May we also ban overwhelming body odor and horrendously bad breath? Both make it challenging for me to focus on almost anything.

Olfacta said...

Hi M -- Yeah, it should be awhile before they run out of the good stuff completely, or all the Granny's Shalimar in the world finally gets dug out of all those dresser drawers and sold for a small fortune on fleabay. Hopefully, by the time that happens, I'll be dead of some chronic disease or disability, as is everyone, eventually...hmmm....maybe I'm on to something!

Olfacta said...

Hi M -- You're right; with cancer in particular, they use poison that barely differentiates between the cancer cells and the healthy one. It kills quite a few people, incidentially.

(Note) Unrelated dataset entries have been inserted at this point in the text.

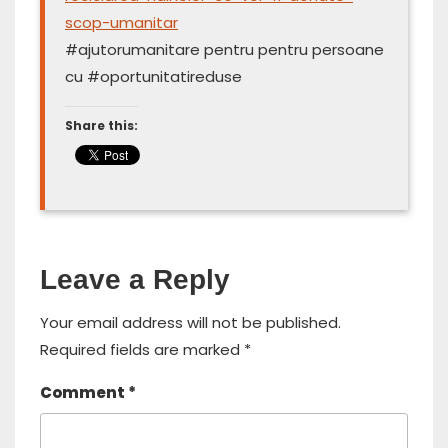
scop-umanitar
#ajutorumanitare pentru pentru persoane
cu #oportunitatireduse
Share this:
Leave a Reply
Your email address will not be published.
Required fields are marked
*
Comment
*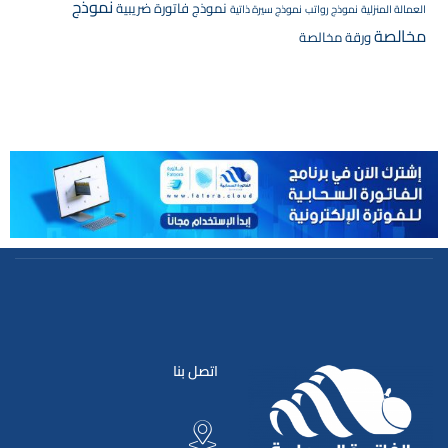
نموذج
نموذج فاتورة ضريبية
العمالة المنزلية
نموذج رواتب
نموذج سيرة ذاتية
مخالصة
ورقة مخالصة
اتصل بنا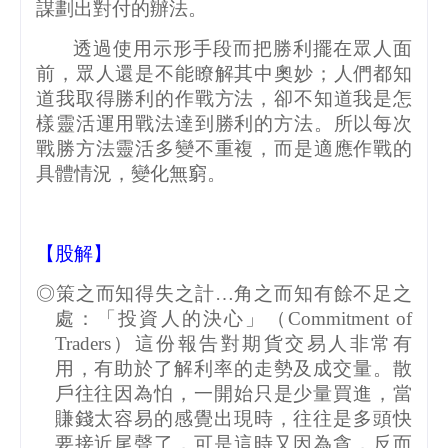
謀劃出對付的辦法。
透過使用示形手段而把勝利擺在眾人面
前，眾人還是不能瞭解其中奧妙；人們都知
道我取得勝利的作戰方法，卻不知道我是怎
樣靈活運用戰法達到勝利的方法。所以每次
戰勝方法靈活多變不重複，而是適應作戰的
具體情況，變化無窮。
【股解】
◎策之而知得失之計…角之而知有餘不足之
處：「投資人的決心」（
Commitment of
Traders
）這份報告對期貨交易人非常有
用，有助於了解利率的走勢及成交量。散
戶往往因為怕，一開始只是少量買進，當
賺錢太容易的感覺出現時，往往是多頭快
要接近尾聲了，可是這時又因為貪，反而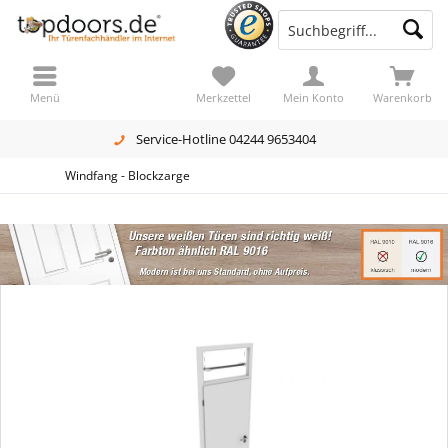
Menü
Merkzettel
Mein Konto
Warenkorb
Service-Hotline 04244 9653404
Windfang - Blockzarge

Maybe the phrase "natural causes" needs to come back.

Olfacta said...

Hi J -- I understand it too, and save my gleeful over-applying for when I'm home alone. That's just good manners. Getting no-fragrance policies passed in entire companies simply because you don't like it -- that isn't, imho, anyway.

Rappleyea said...

Personally, I think there is MUCH more danger in what most people put IN their bodies rather than what they put ON their bodies. But what irritates me the most about the IFRA is that they attack the natural ingredients with a total disregard for the patented chemicals!

flittersniffer said...

I think I am glad I live in the UK? But maybe it is only a question of time before the powers that be put the boot in here...

ChickenFreak said...

Grumble. On the health issue, I refuse to give up perfume and then use dreadfully-generic-fragranced laundry detergent and dish soap and shampoo facial tissues and toilet paper and hand soap and deodorant and dustcloths and so on and so on. My plan is to go with overpriced scent-free products and keep on wearing perfume.

On the Annoying Others issue, I already wear perfume so lightly that few people can smell me, so I don't think I have any reforming to do.